The fame of his generosity, therefore, pervaded all the West, and reached even to the East. Military men came to him out of every province on this side of the mountains, whom he rewarded most profusely. In consequence, when he had no longer aught to bestow, poor and exhausted, he turned his thoughts to rapine. The rapacity of his disposition was seconded by Ralph, the inciter of his covetousness; a clergyman of the lowest origin, but raised to eminence by his wit and subtilty. If at any time a royal edict issued, that England should pay a certain tribute, it was doubled by this plunderer of the rich, this exterminator of the poor, this confiscator of other men's inheritance. He was an invincible pleader, as unrestrained in his words as in his actions; and equally furious against the meek or the turbulent. Wherefore some people used to laugh,[1] and say, that he was the only man who knew how to employ his talents in this way, and cared for no one's hatred, so that he could please his master. At this person's suggestion, the sacred honours of the church, as the pastors died, were exposed to sale: for whenever the death of any bishop or abbat was announced, directly one of the king's clerks was admitted, who made an inventory of every thing, and carried all future rents into the royal exchequer.

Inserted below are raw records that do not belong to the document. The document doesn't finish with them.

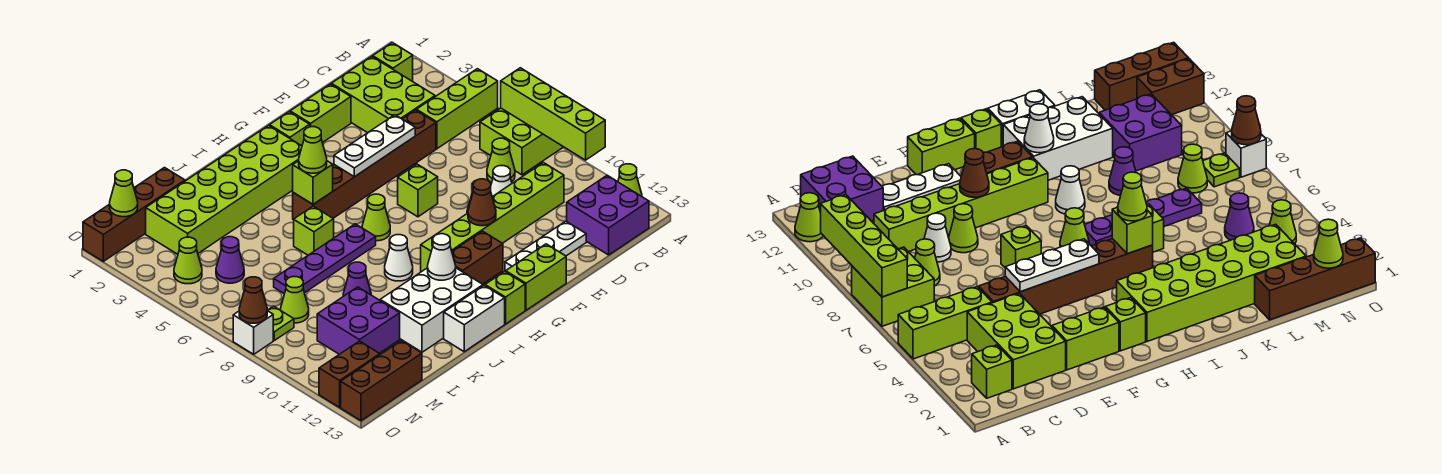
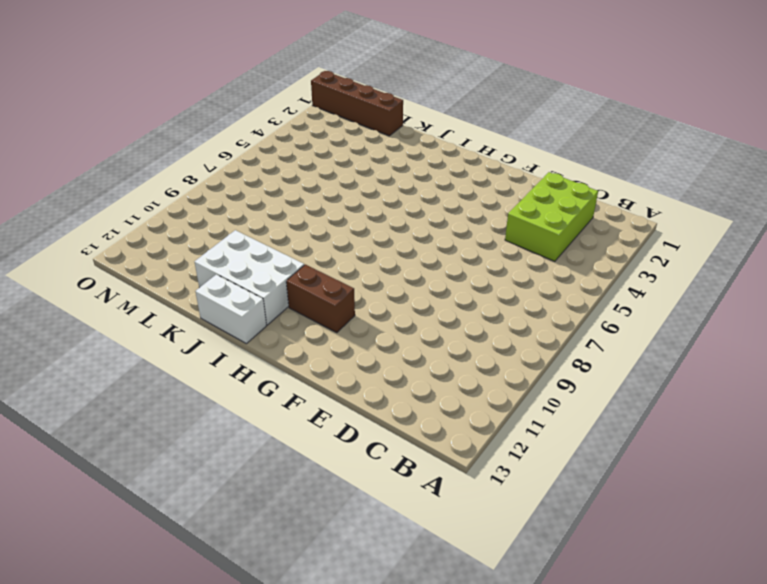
none -> lime brick A5:C5 level 1
none -> lime brick A7:B8 level 1
none -> lime cone A12 level 1
none -> lime brick B2 level 1

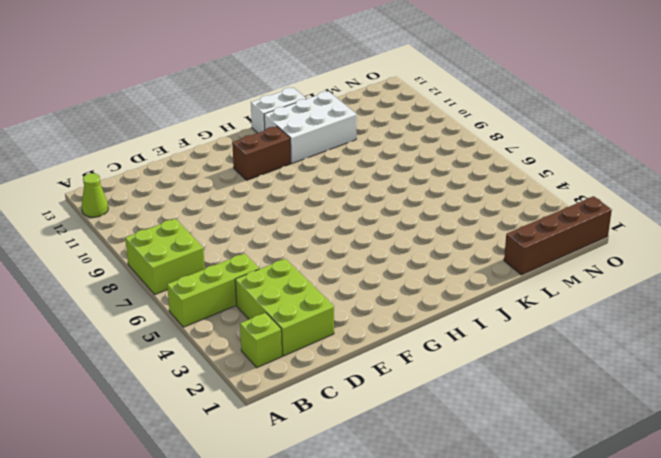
none -> purple brick B12:C13 level 1
none -> lime cone C8 level 1
none -> lime brick C10:H10 level 1
none -> brown brick D5:I5 level 1

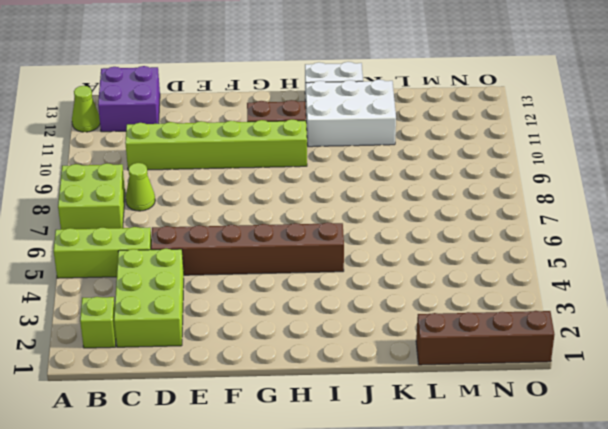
none -> white cone D9 level 1
none -> white plate D12:F12 level 1
none -> lime brick E2:F2 level 1
none -> lime cone E9 level 1

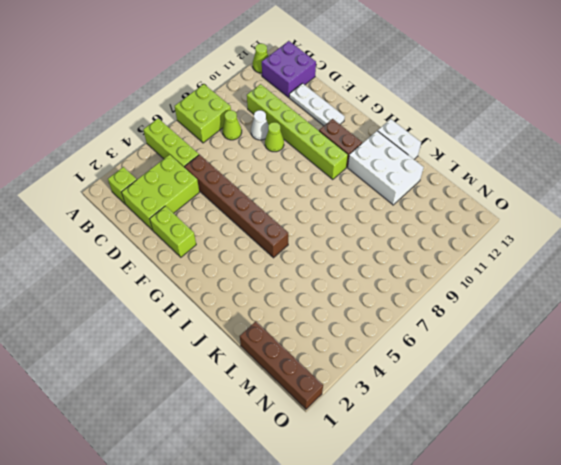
none -> lime brick F7 level 1
none -> lime brick F13:G13 level 1
none -> lime brick G2 level 1
none -> lime brick H2:M3 level 1

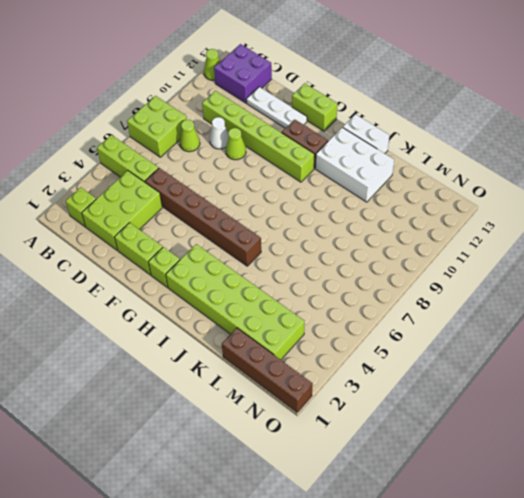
none -> lime brick F7 level 1
none -> lime cone H7 level 1
none -> lime brick H13 level 1
none -> purple plate I7:L7 level 1

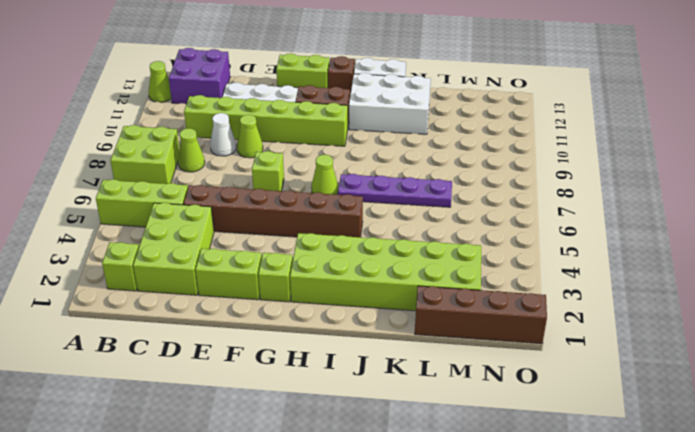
brown brick H13 level 1 -> lime brick H13 level 1
none -> white cone I9 level 1
none -> lime brick J6 level 1
none -> purple cone K9 level 1
none -> purple brick L10:M11 level 1

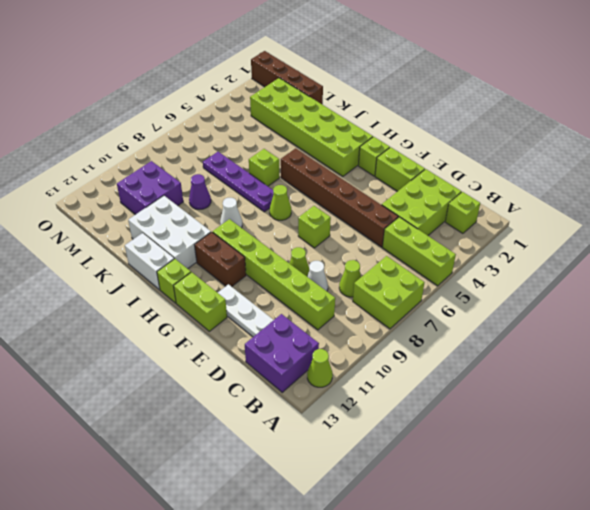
none -> purple cone M5 level 1
none -> lime cone M8 level 1
none -> brown brick M13:O13 level 1
none -> lime cone N4 level 1

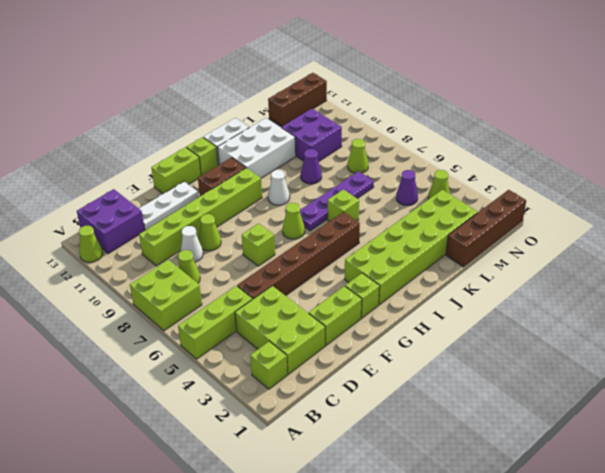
none -> lime plate N8 level 1
none -> brown brick N12:O12 level 1
none -> white brick O8 level 1
none -> lime brick A7:A10 level 2

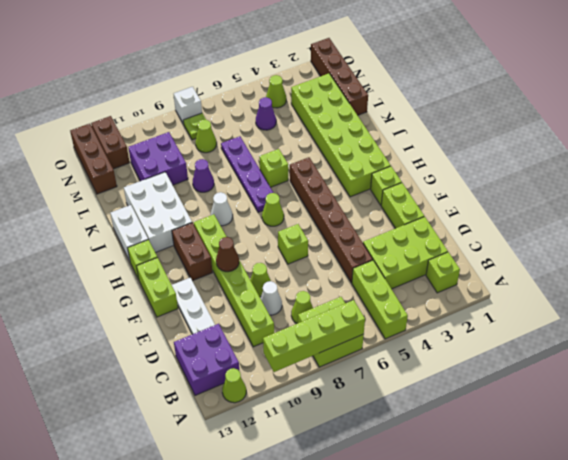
none -> white plate E5:G5 level 2
none -> lime brick I5 level 2
none -> white cone I11 level 2
none -> lime cone N1 level 2

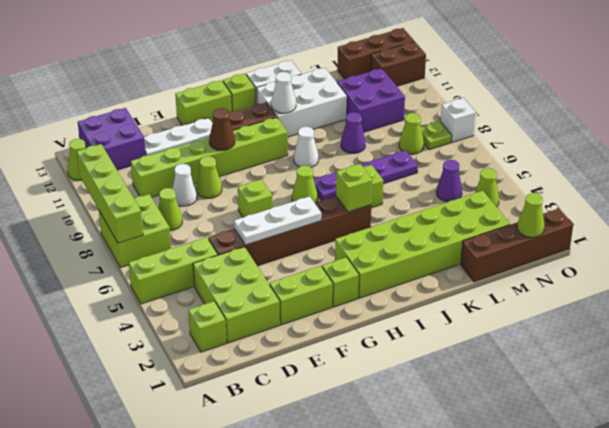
none -> brown cone O8 level 2
none -> lime cone I5 level 3

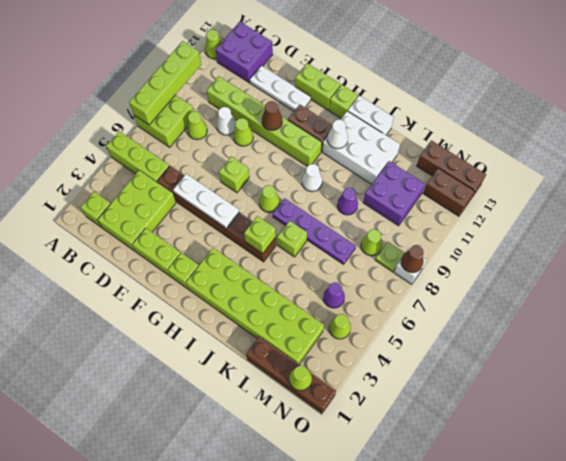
none -> lime cone I5 level 3

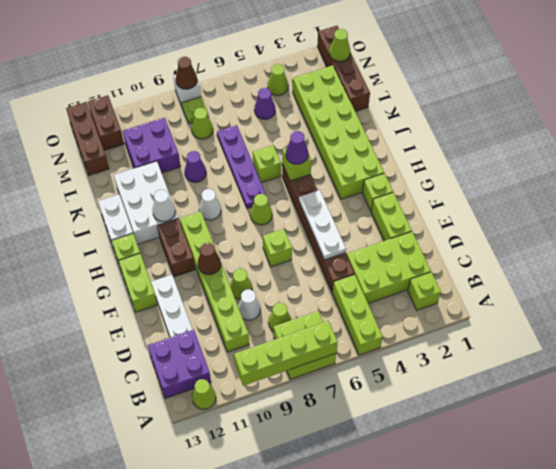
purple cone I5 level 3 -> lime cone I5 level 3

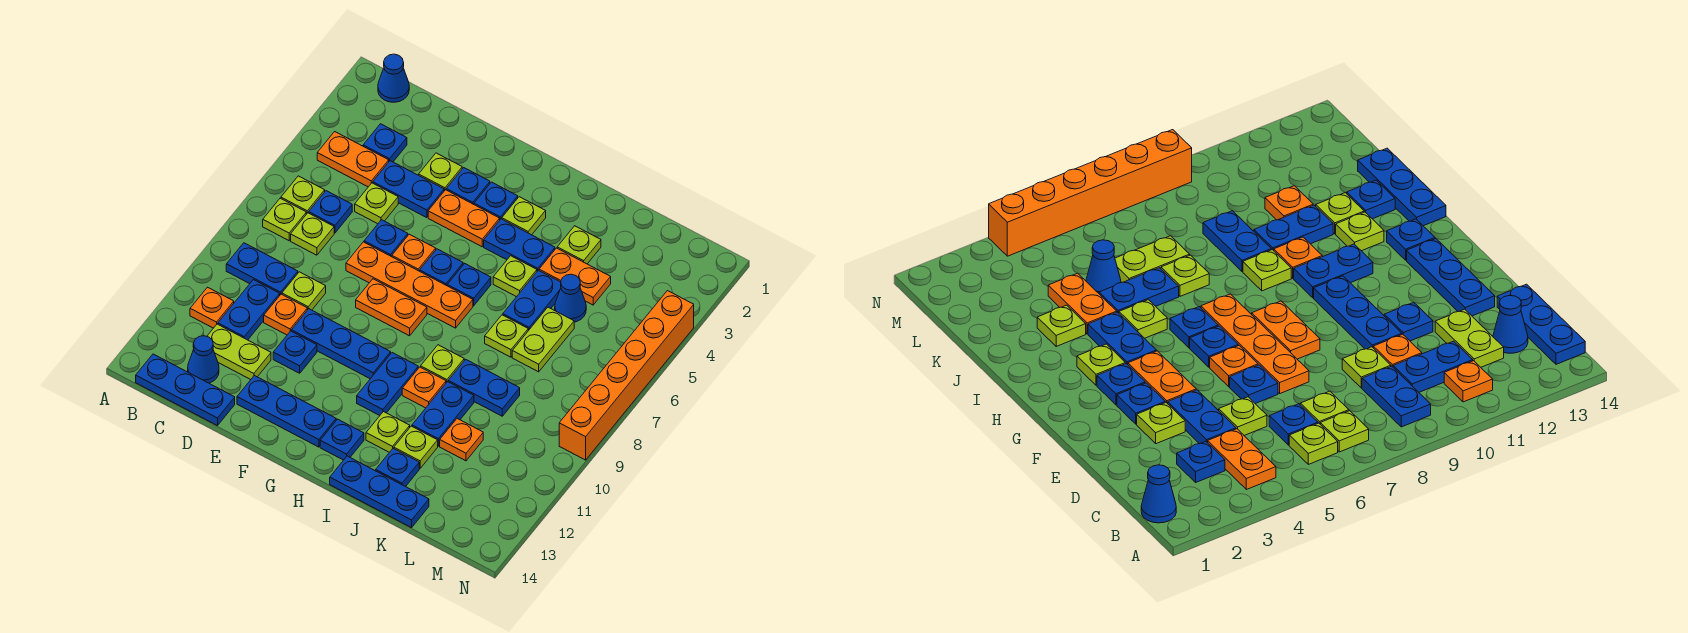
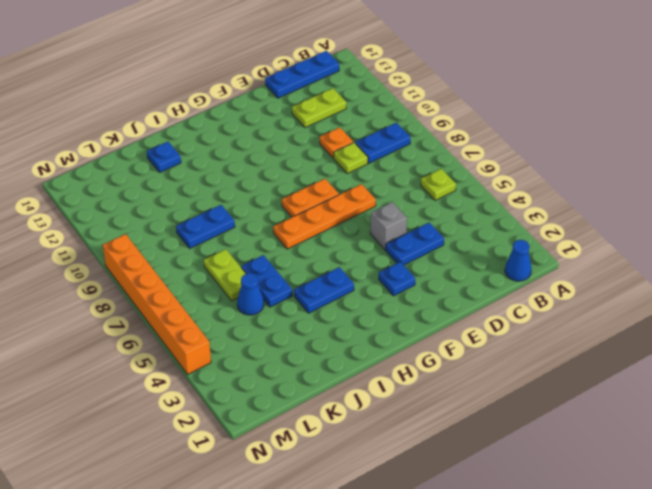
grey brick E5 level 1 -> none
none -> orange plate B4:C4 level 1
none -> lime plate B7 level 1
none -> orange plate B11 level 1
none -> blue plate C3 level 1

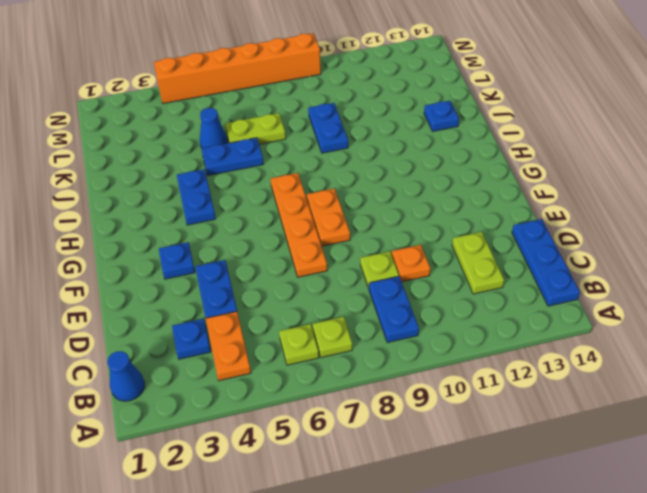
none -> orange plate B11 level 1
none -> blue plate C6 level 1
none -> lime plate C7 level 1
none -> blue plate C10:C11 level 1

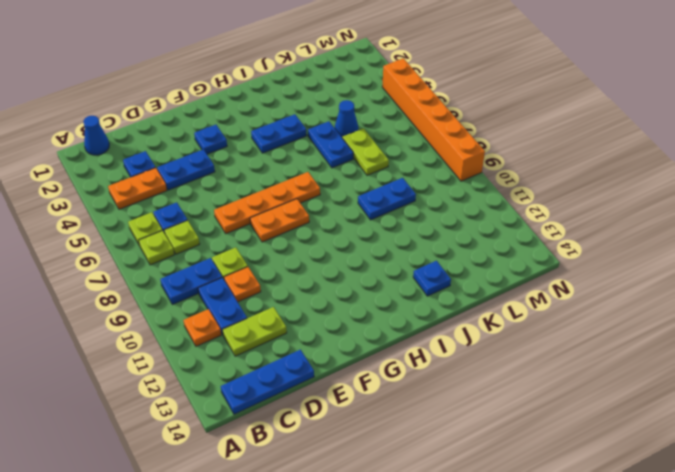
none -> blue cone C13 level 1
none -> lime plate D5 level 1
none -> lime plate E3 level 1
none -> blue plate E6 level 1

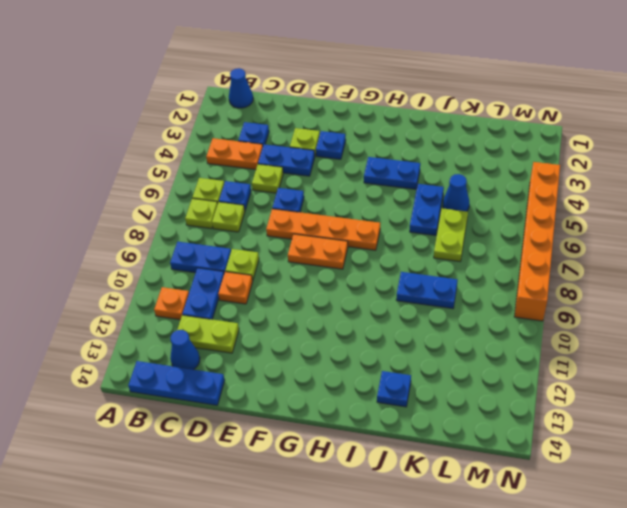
none -> blue plate E10:G10 level 1
none -> blue plate E11 level 1
none -> blue plate E13:G13 level 1
none -> orange plate F4:G4 level 1

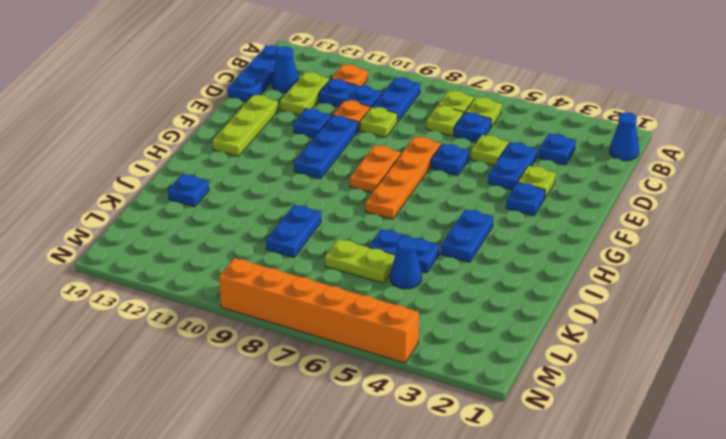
lime plate E13:G13 level 1 -> blue plate E13:G13 level 1
none -> orange plate B4:C4 level 1
none -> orange plate F4:G4 level 1
none -> orange plate F6 level 1
none -> blue plate G3 level 1

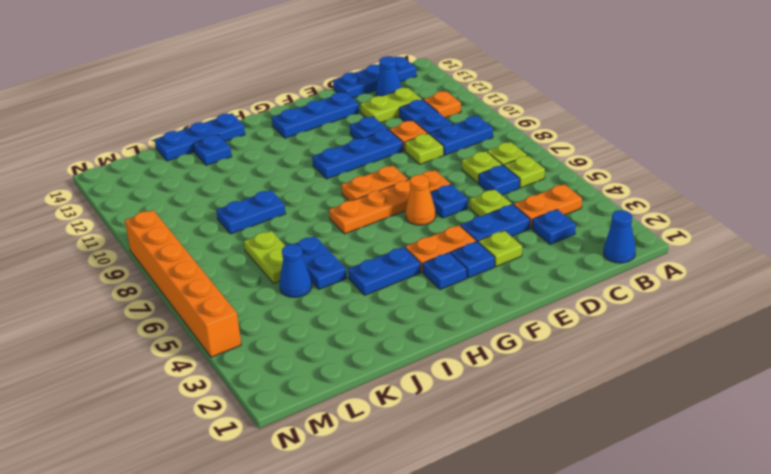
orange cone F6 level 1 -> orange plate F6 level 1
none -> blue plate G6 level 1
none -> lime plate H3 level 1
none -> blue plate H6 level 1
none -> blue plate H10:H11 level 1

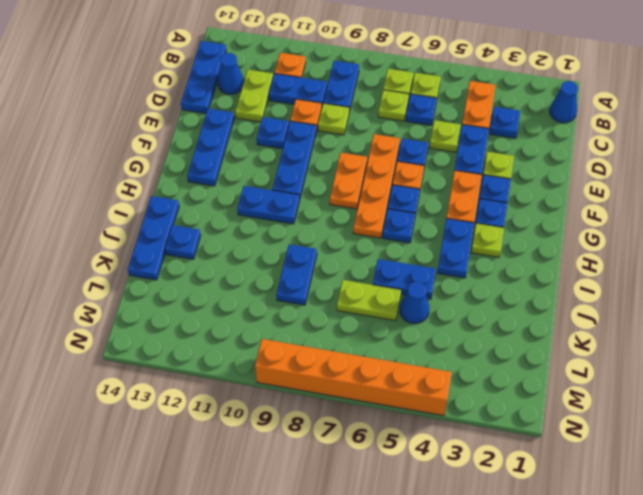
none -> blue plate H13 level 1
none -> lime plate I5 level 1
none -> lime plate I9 level 1
none -> orange plate I10 level 1

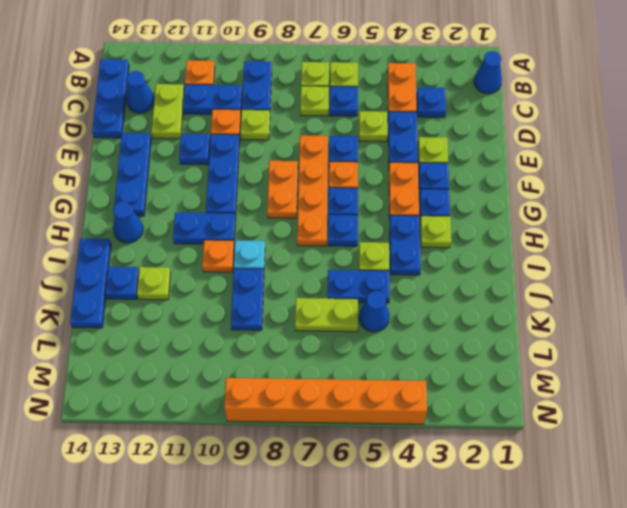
blue cone H13 level 1 -> blue plate H13 level 1
cyan plate I9 level 1 -> lime plate I9 level 1
none -> lime plate I12 level 1
none -> lime plate J3 level 1
none -> orange plate J4:K4 level 1
none -> lime plate J7 level 1

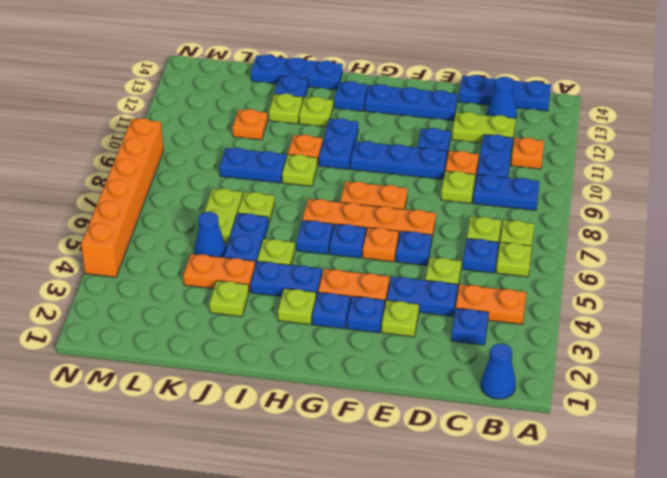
none -> blue plate J10:J11 level 1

In the meantime some person was sought out fit to supply the place of the deceased; not from proof of morals, but of money; and, at last, if I may so say, the empty honour was conferred, and even that purchased, at a great price. These things appeared the more disgraceful, because, in his father's time, after the decease of a bishop or abbat, all rents were reserved entire, to be given up to the succeeding pastor; and persons truly meritorious, on account of their religion, were elected. But in the lapse of a very few years, every thing was changed. There was no man rich except the money-changer; no clerk, unless he was a lawyer; no priest, unless (to use a word which is hardly

  1. Some read, "The king used to laugh," &c.